**DATA:**

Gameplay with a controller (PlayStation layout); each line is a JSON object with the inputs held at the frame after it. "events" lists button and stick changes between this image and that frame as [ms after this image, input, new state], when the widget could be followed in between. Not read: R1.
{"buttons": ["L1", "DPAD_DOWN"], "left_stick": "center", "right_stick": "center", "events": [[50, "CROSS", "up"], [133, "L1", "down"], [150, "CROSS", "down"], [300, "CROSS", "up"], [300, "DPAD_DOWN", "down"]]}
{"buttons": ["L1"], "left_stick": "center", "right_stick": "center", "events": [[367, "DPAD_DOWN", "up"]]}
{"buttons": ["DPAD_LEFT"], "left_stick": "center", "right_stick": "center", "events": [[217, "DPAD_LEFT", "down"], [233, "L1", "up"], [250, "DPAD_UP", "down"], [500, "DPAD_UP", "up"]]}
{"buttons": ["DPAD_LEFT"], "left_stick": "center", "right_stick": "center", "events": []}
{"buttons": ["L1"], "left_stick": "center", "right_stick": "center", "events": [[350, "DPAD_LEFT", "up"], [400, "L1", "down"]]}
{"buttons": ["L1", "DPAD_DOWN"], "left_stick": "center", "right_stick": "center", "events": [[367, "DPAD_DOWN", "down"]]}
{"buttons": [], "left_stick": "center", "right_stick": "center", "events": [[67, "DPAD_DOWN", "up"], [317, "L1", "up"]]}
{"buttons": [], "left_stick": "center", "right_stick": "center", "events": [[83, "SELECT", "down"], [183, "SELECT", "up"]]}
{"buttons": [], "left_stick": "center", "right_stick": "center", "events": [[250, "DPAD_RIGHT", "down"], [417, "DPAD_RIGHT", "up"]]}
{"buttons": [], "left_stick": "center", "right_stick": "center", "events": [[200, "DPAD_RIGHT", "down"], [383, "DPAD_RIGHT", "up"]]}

**WHAT IS EXPECTED:**
Exactly as they appear above, print all the entries.

**EXERCISE RESPONSE:**
Gameplay with a controller (PlayStation layout); each line is a JSON object with the inputs held at the frame after it. "events" lists button and stick changes between this image and that frame as [ms after this image, input, new state], when the widget could be followed in between. Not read: R1.
{"buttons": ["L1", "DPAD_DOWN"], "left_stick": "center", "right_stick": "center", "events": [[50, "CROSS", "up"], [133, "L1", "down"], [150, "CROSS", "down"], [300, "CROSS", "up"], [300, "DPAD_DOWN", "down"]]}
{"buttons": ["L1"], "left_stick": "center", "right_stick": "center", "events": [[367, "DPAD_DOWN", "up"]]}
{"buttons": ["DPAD_LEFT"], "left_stick": "center", "right_stick": "center", "events": [[217, "DPAD_LEFT", "down"], [233, "L1", "up"], [250, "DPAD_UP", "down"], [500, "DPAD_UP", "up"]]}
{"buttons": ["DPAD_LEFT"], "left_stick": "center", "right_stick": "center", "events": []}
{"buttons": ["L1"], "left_stick": "center", "right_stick": "center", "events": [[350, "DPAD_LEFT", "up"], [400, "L1", "down"]]}
{"buttons": ["L1", "DPAD_DOWN"], "left_stick": "center", "right_stick": "center", "events": [[367, "DPAD_DOWN", "down"]]}
{"buttons": [], "left_stick": "center", "right_stick": "center", "events": [[67, "DPAD_DOWN", "up"], [317, "L1", "up"]]}
{"buttons": [], "left_stick": "center", "right_stick": "center", "events": [[83, "SELECT", "down"], [183, "SELECT", "up"]]}
{"buttons": [], "left_stick": "center", "right_stick": "center", "events": [[250, "DPAD_RIGHT", "down"], [417, "DPAD_RIGHT", "up"]]}
{"buttons": [], "left_stick": "center", "right_stick": "center", "events": [[200, "DPAD_RIGHT", "down"], [383, "DPAD_RIGHT", "up"]]}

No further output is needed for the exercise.